Cublas and Matrix Multiplication of a transpose matrix with CUBLAS

Hello everyone,

I have a little problem with CUBLAS and with this function : cublasSgemm…

I want to Multiply the matrix A of dimenssion (N x M) with its transpose. Yet I use this call :
cublasSgemm(‘n’, ‘t’, N, N, M, 1.0, A, N, A, N, 0.0f, Out, N);
But the result is false maybe because the function call is wrong.

Any help is appreciated. Thanks in advance.

The transpose flag only says that an input array is transposed order. It will not actually perform the transpose for you. Also keep in mind that CUBLAS is a fortran ordered BLAS. If you array is in C order (so row major order), it won’t give you the results you might expect, even if you pass the correctly transposed array to it.

Oops… ‘T’ does not transpose and then multiply…??? I thought it would implement “C +/-= (A_or_A_Transpose * B)”, No?..

If it is not gonna transponse and multiply, whats the point in telling that the matrix is transposed???
The transpose operation will not reflect in the passed arrays… thats understandable…

THanks for bringing this up Avid…

No. It is modelled after the BLAS and BLAS has never performed “silent” transposition or in-situ operations.

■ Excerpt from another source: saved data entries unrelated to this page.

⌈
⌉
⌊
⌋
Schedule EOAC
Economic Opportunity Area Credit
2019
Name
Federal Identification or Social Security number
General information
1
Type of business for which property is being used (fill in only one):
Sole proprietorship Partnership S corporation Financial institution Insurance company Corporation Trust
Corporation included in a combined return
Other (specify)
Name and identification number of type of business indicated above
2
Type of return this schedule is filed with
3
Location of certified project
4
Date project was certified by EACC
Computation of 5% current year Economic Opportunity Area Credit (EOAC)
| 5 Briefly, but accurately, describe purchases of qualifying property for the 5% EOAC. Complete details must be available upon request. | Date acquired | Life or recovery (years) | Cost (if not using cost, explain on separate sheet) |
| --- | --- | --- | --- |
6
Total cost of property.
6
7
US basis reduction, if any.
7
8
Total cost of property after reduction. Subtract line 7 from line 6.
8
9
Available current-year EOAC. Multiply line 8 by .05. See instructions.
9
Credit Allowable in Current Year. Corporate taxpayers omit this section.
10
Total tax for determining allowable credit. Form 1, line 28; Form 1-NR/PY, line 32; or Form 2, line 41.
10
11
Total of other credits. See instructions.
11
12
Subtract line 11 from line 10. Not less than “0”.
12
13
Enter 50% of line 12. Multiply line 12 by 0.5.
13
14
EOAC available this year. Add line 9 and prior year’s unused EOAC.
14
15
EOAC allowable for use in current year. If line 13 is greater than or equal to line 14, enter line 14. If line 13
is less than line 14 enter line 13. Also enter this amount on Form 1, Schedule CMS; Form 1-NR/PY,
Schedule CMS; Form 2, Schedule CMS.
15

The point is that the routine can multiply two matrices together without needing to compute a transpose. If you have A=[MxK] and B=[NxK], you can compute C=AxB^T=[MxK][KxN]=[MxN] without needing to explicitly perform the intermediate transposition of B, which would only waste time and storage.

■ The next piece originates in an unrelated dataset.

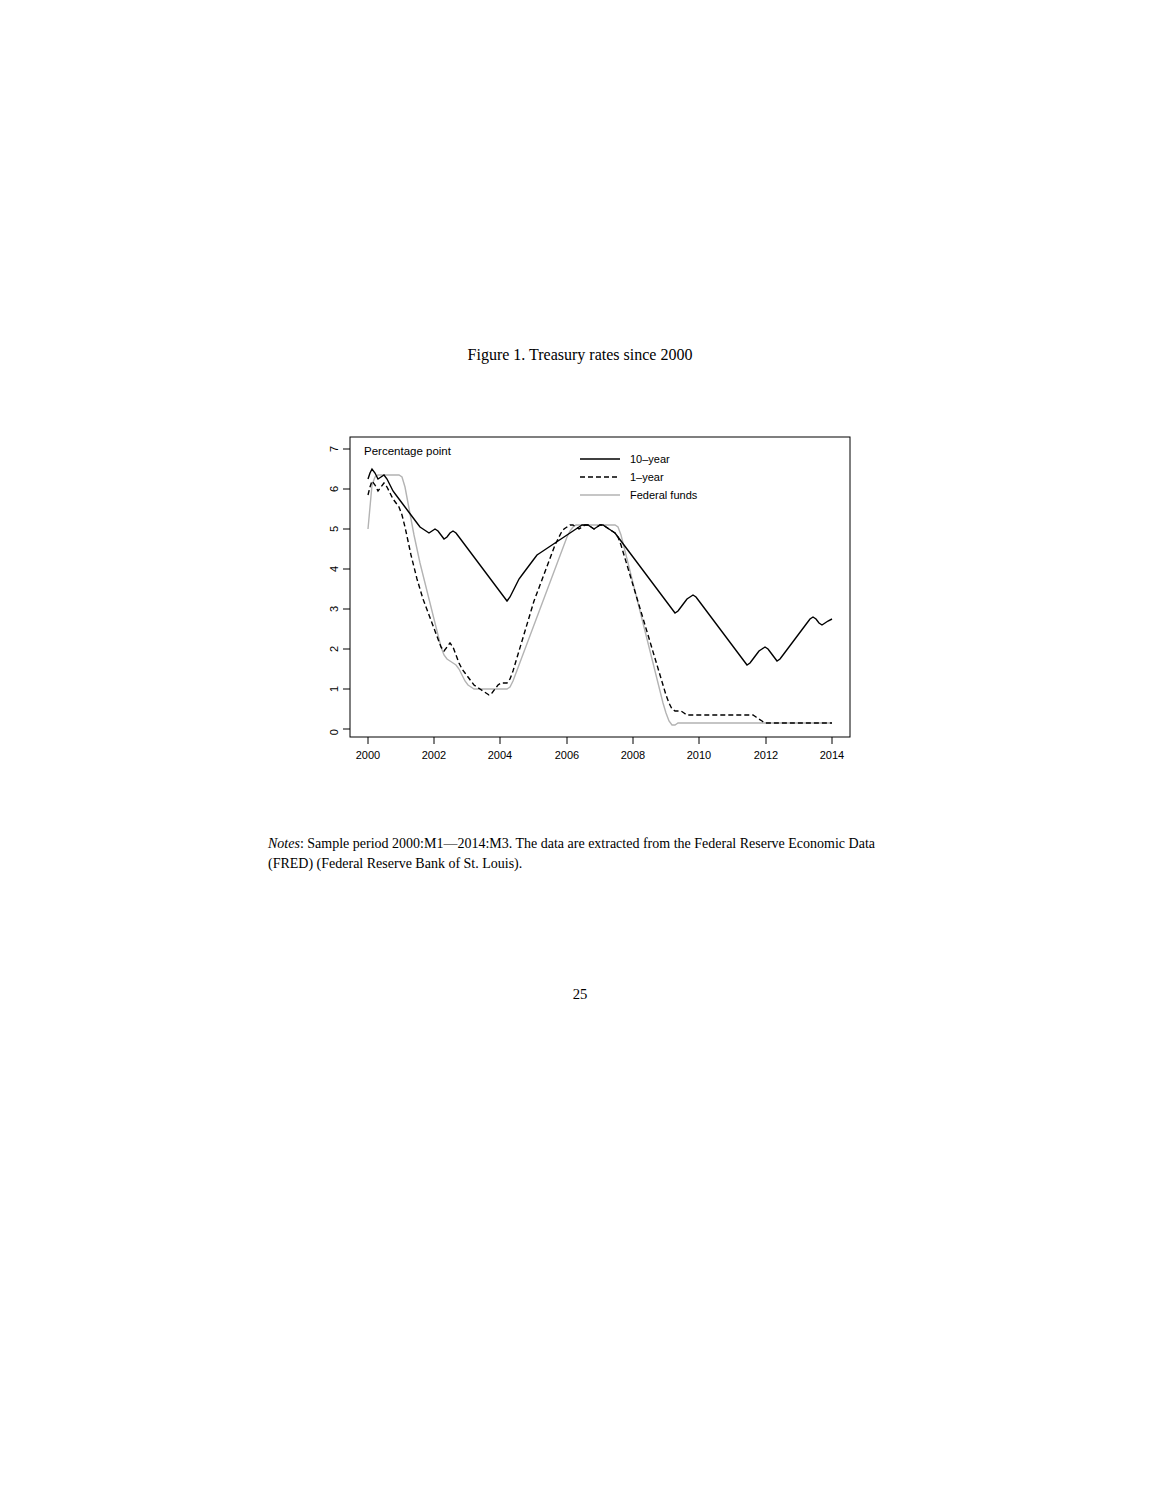Figure 1. Treasury rates since 2000
0 1 2 3 4 5 6 7 2000 2002 2004 2006 2008 2010 2012 2014 Percentage point 10–year 1–year Federal funds
Notes: Sample period 2000:M1—2014:M3. The data are extracted from the Federal Reserve Economic Data (FRED) (Federal Reserve Bank of St. Louis).
25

Yeah. It won’t perform in-situ trnaspose… But won’t it transpose and multiply? (The transpose will not affect A or B… but they are transposed as needed before multiplication – possibly on a temporary array)

An excerpt from

Look @ the phrase – “TRANSA and TRANSB determines if the matrices A and B are to be transposed…”

So it seems like the SGEMM operation does do the transpose and multiply… The only array that will be affected will be “C”.

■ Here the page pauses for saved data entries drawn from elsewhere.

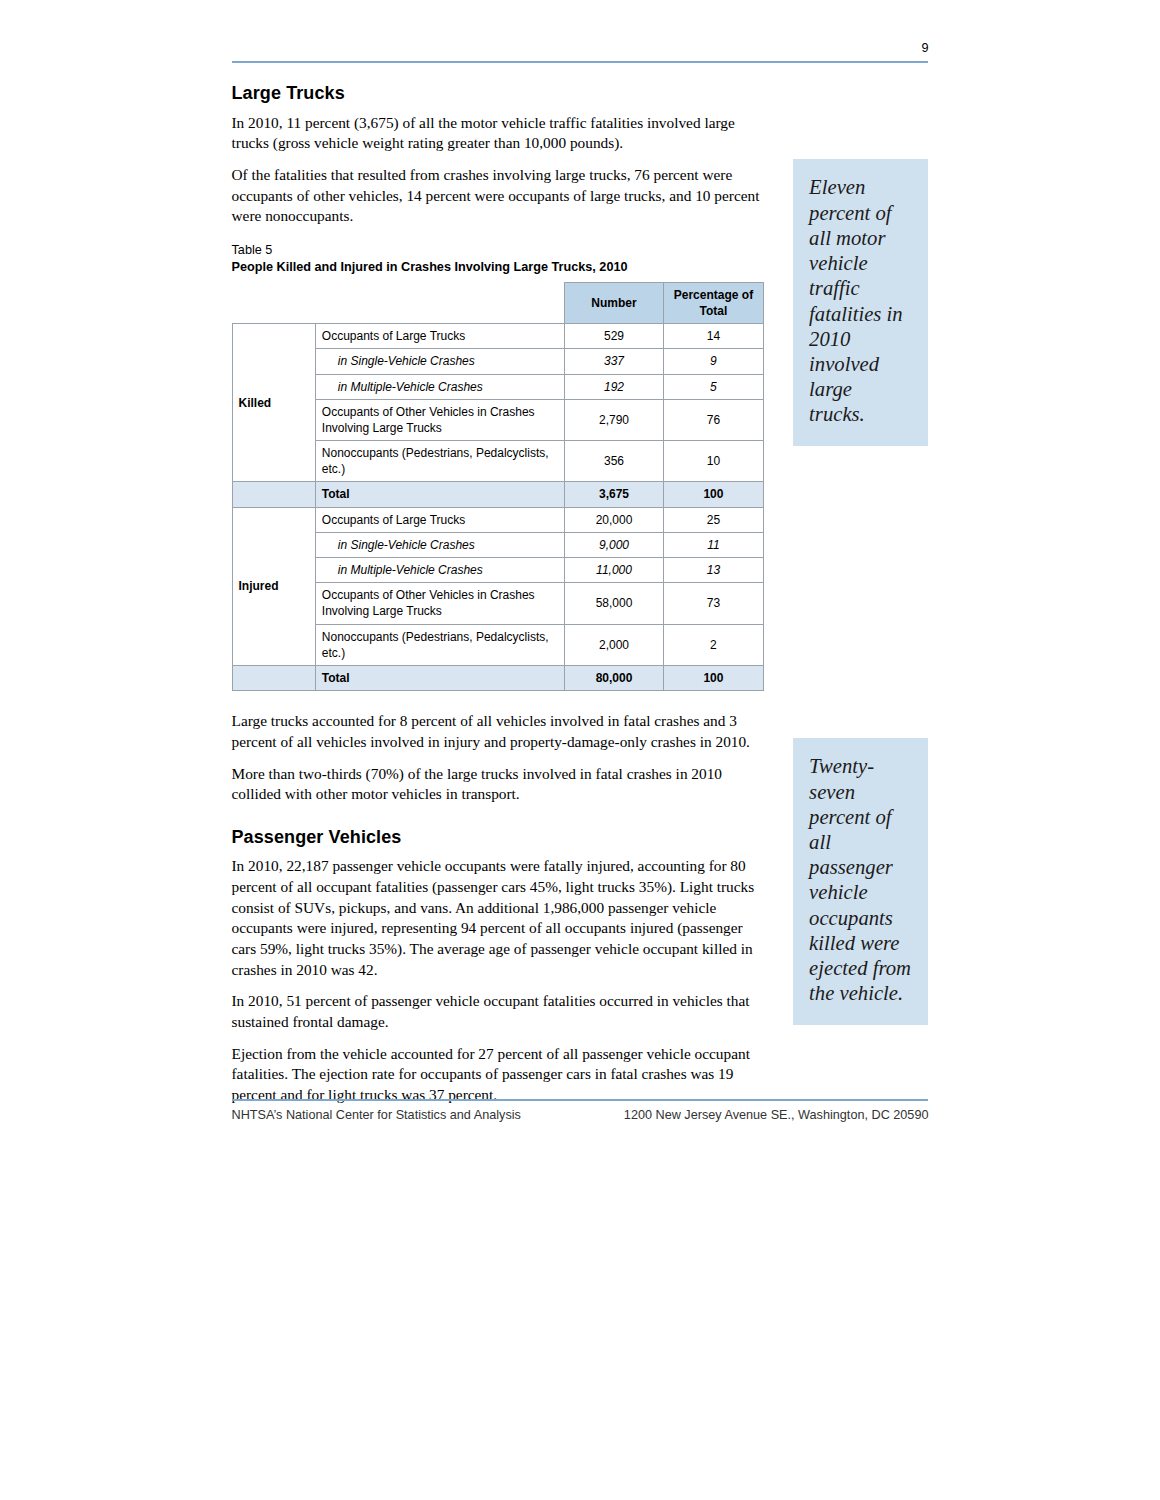9
Large Trucks
In 2010, 11 percent (3,675) of all the motor vehicle traffic fatalities involved large trucks (gross vehicle weight rating greater than 10,000 pounds).
Of the fatalities that resulted from crashes involving large trucks, 76 percent were occupants of other vehicles, 14 percent were occupants of large trucks, and 10 percent were nonoccupants.
Table 5 People Killed and Injured in Crashes Involving Large Trucks, 2010
| | Number | Percentage of Total |
| --- | --- | --- |
| Killed | Occupants of Large Trucks | 529 | 14 |
| in Single-Vehicle Crashes | 337 | 9 |
| in Multiple-Vehicle Crashes | 192 | 5 |
| Occupants of Other Vehicles in Crashes Involving Large Trucks | 2,790 | 76 |
| Nonoccupants (Pedestrians, Pedalcyclists, etc.) | 356 | 10 |
| | Total | 3,675 | 100 |
| Injured | Occupants of Large Trucks | 20,000 | 25 |
| in Single-Vehicle Crashes | 9,000 | 11 |
| in Multiple-Vehicle Crashes | 11,000 | 13 |
| Occupants of Other Vehicles in Crashes Involving Large Trucks | 58,000 | 73 |
| Nonoccupants (Pedestrians, Pedalcyclists, etc.) | 2,000 | 2 |
| | Total | 80,000 | 100 |
Large trucks accounted for 8 percent of all vehicles involved in fatal crashes and 3 percent of all vehicles involved in injury and property-damage-only crashes in 2010.
More than two-thirds (70%) of the large trucks involved in fatal crashes in 2010 collided with other motor vehicles in transport.
Passenger Vehicles
In 2010, 22,187 passenger vehicle occupants were fatally injured, accounting for 80 percent of all occupant fatalities (passenger cars 45%, light trucks 35%). Light trucks consist of SUVs, pickups, and vans. An additional 1,986,000 passenger vehicle occupants were injured, representing 94 percent of all occupants injured (passenger cars 59%, light trucks 35%). The average age of passenger vehicle occupant killed in crashes in 2010 was 42.
In 2010, 51 percent of passenger vehicle occupant fatalities occurred in vehicles that sustained frontal damage.
Ejection from the vehicle accounted for 27 percent of all passenger vehicle occupant fatalities. The ejection rate for occupants of passenger cars in fatal crashes was 19 percent and for light trucks was 37 percent.
Eleven percent of all motor vehicle traffic fatalities in 2010 involved large trucks.
Twenty-seven percent of all passenger vehicle occupants killed were ejected from the vehicle.
NHTSA’s National Center for Statistics and Analysis
1200 New Jersey Avenue SE., Washington, DC 20590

A and B are “not” changed – that does not mean that the transpose is “not” performed…

Here is an excerpt from SGEMM.f from “netlib”

No. It is purely a question of storage order. Fortran arrays a simple linear blocks of memory, and the Transpose flag only controls how the memory is indexed. There is no transposition performed. Go and have a look at the code of any faithful FORTRAN BLAS implementation if you don’t believe me.

If you are very lucky, then a combination of reversing the indexing scheme and selecting the right leading dimension value will give you the equivalent of a transposition for “free”, but that isn’t guaranteed depending on zero padding or alignment, or whether the gemm call is using the whole matrix or not.

My problem is not the order because I initialize my array in Column-major order.

Well, Let me make my point of contention explicit…

I am contending on the “semantics” of the “transA”, “transB” arguments to XGEMM.

You had mentioned said that they are just an “indication” to the API that A or B is in transposed order.

My contention is that:

The API will effectuate a AB (or) ATransposeB (or) ABTranspose (or) ATransposeBTranspose – as requested by the API user.
I am contending on the semantics of “TRANSA”, “TRANSB” arguments.

Thats the reason why I cited from wikipedia and netlib.

Which they are. Even the snippets of netlib you posted agree. They tell the routine(s) how to interpret the M,N,K lda and ldb dimensions that are provided to the call and use them to index into the memory provided for the A and B matrices.

Sorry, but that doesn’t happen.

I think your “lda” is wrong. I think it has to be “M” rather. Check the CUBLASSGEMM documentation in CUBLAS guide.

Also do the cross check for ldb and ldc as well.

In fact my lda and ldb was wrong, the correct function call is : :rolleyes:

cublasSgemm(‘n’, ‘t’, N, N, M, 1.0, A,M, A,M, 0.0f, Out, N);

thanks a lot for your help Aviday and Sarnath.